"I think we did do the best job, but it wasn't good enough," says McClellen, who didn't give up hope. He thinks that Bob Angleton can be tried again.
Trying the same person for the same crime more than once, also known as double jeopardy, is prohibited by the Constitution. That means the state can't try Bob Angleton again for murder. But federal prosecutors can charge him with a federal crime, so they're trying to find some fresh evidence.
Aspiring true-life crime writer, Vanessa Leggett, was working on a book about Doris Angelton's murder. And her interest in this case led to yet another startling twist.
"Based on my research, I think that Bob hired Roger Angelton, his brother, to have his wife killed," says Leggett, who talked to Roger for more than 50 hours -- and she has it all on tape.
Federal prosecutors believed Leggett's tapes, and other information from her confidential sources, could be the new evidence they need to finally convict Bob Angelton.
In these tapes, Roger describes how Bob planned the murder -- and how they would make police think Roger did it alone, motivated by revenge.
The one thing Roger said he never planned on was getting caught and botching up the plan. Leggett thinks Roger felt so guilty that he thought he had no choice, but to kill himself and leave a note clearing his brother, Bob.
"In fact, he even showed me this letter over a week before he ended up dead," says Leggett. "And told me that he had to do this to help his brother, so that hopefully his brother would get off the charges."
The feds wanted Leggett to hand over her tapes and confidential sources. She was willing to give up the tapes -- but nothing more. "I had made promises to my sources and never intended on giving the FBI my information," she said.
Leggett was cited for contempt of court, and spent five months in jail. In January 2002, shortly after 48 Hours first broadcast this story, she was released, having never revealed her sources.
Even without Leggett's information, the feds were not giving up. And nearly four years after Bob Angelton was acquitted, federal prosecutors finally made their move. Angelton was indicted on federal conspiracy and murder-for-hire charges.
Angleton's lawyer, Mike Ramsey, is seeking to have these new charges dismissed, arguing they violate double jeopardy laws. Angleton was released again on bond to await his second trial.
Last May, just one month before Bob Angelton's federal murder trial was set to begin, he and his twin daughters spent time catching up on all they have missed together.
Ramsey, Angleton's attorney, believes that his client is being unfairly prosecuted, but he believes there is a good change he will win again in court: "If he lived in any other country, this would not be going on."
But as it turns out, Bob had an exit plan -- and four days before his trial was set to begin, he disappeared and fled the country.
His daughters and his attorney became concerned when they could not reach him. "I thought if Bob was gonna do anything, it would have been suicide," says Ramsey.

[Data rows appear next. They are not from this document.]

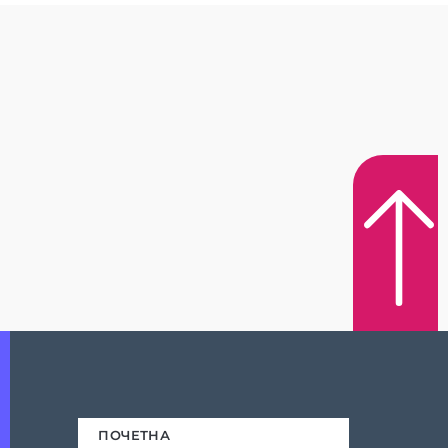
ПОЧЕТНА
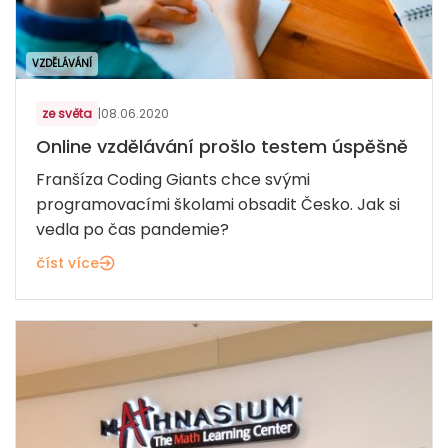
VZDĚLÁVÁNÍ
ze světa
|
08.06.2020
Online vzdělávání prošlo testem úspěšně
Franšíza Coding Giants chce svými
programovacími školami obsadit Česko. Jak si
vedla po čas pandemie?
číst více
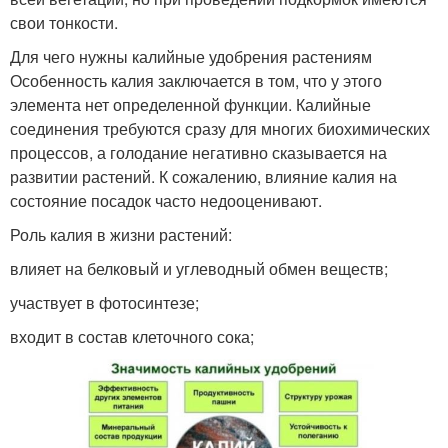
свои тонкости.
Для чего нужны калийные удобрения растениям
Особенность калия заключается в том, что у этого
элемента нет определенной функции. Калийные
соединения требуются сразу для многих биохимических
процессов, а голодание негативно сказывается на
развитии растений. К сожалению, влияние калия на
состояние посадок часто недооценивают.
Роль калия в жизни растений:
влияет на белковый и углеводный обмен веществ;
участвует в фотосинтезе;
входит в состав клеточного сока;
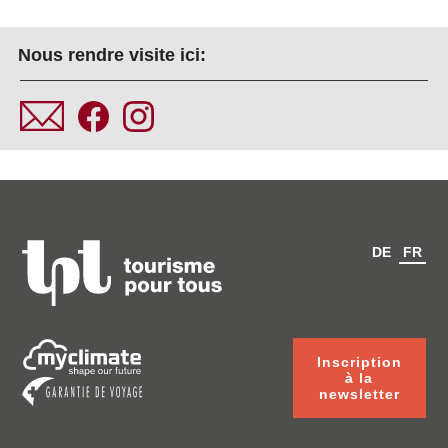
Nous rendre visite ici:
DE
FR
Inscription
à la
newsletter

But Angelton got as far as Amsterdam, and was arrested at the airport within 24 hours of his disappearance, when a routine customs search revealed a fake passport and $140,000 in undeclared cash.
"I said, 'Bob, I can't help you ... I'm not going to talk to you,'" recalls Ramsey, who said he felt betrayed and compromised by his client. "He'd committed another crime while I was representing him. And that's something no lawyer really wants to put up with."
Ramsey asked the judge to allow him to quit, but his request was denied.
So once again, Bob Angelton is behind bars -- a familiar environment in a foreign setting, in a prison known as The Dome. He's waiting for a decision from the Dutch government on whether to charge him in that country or send him back to the U.S. -- to face the possibility of a life sentence.
Bob Angelton isn't off the hook, but he's put distance between himself and U.S. law -- and saved himself from the death penalty. U.S. attorneys say they won't seek it now, because the Dutch would never hand him over, given Europe's ban on capital punishment.
Angleton remains in prison while awaiting an extradition hearing, which is scheduled for next month. But even if he is ordered back to the U.S. to face another trial, he'll still have multiple appeals under Dutch law.
As for Vanessa Leggett, jailed longer than any reporter in U.S. history for refusing to reveal her sources, she fears becoming the target of another subpoena if Angelton's case comes to trial again.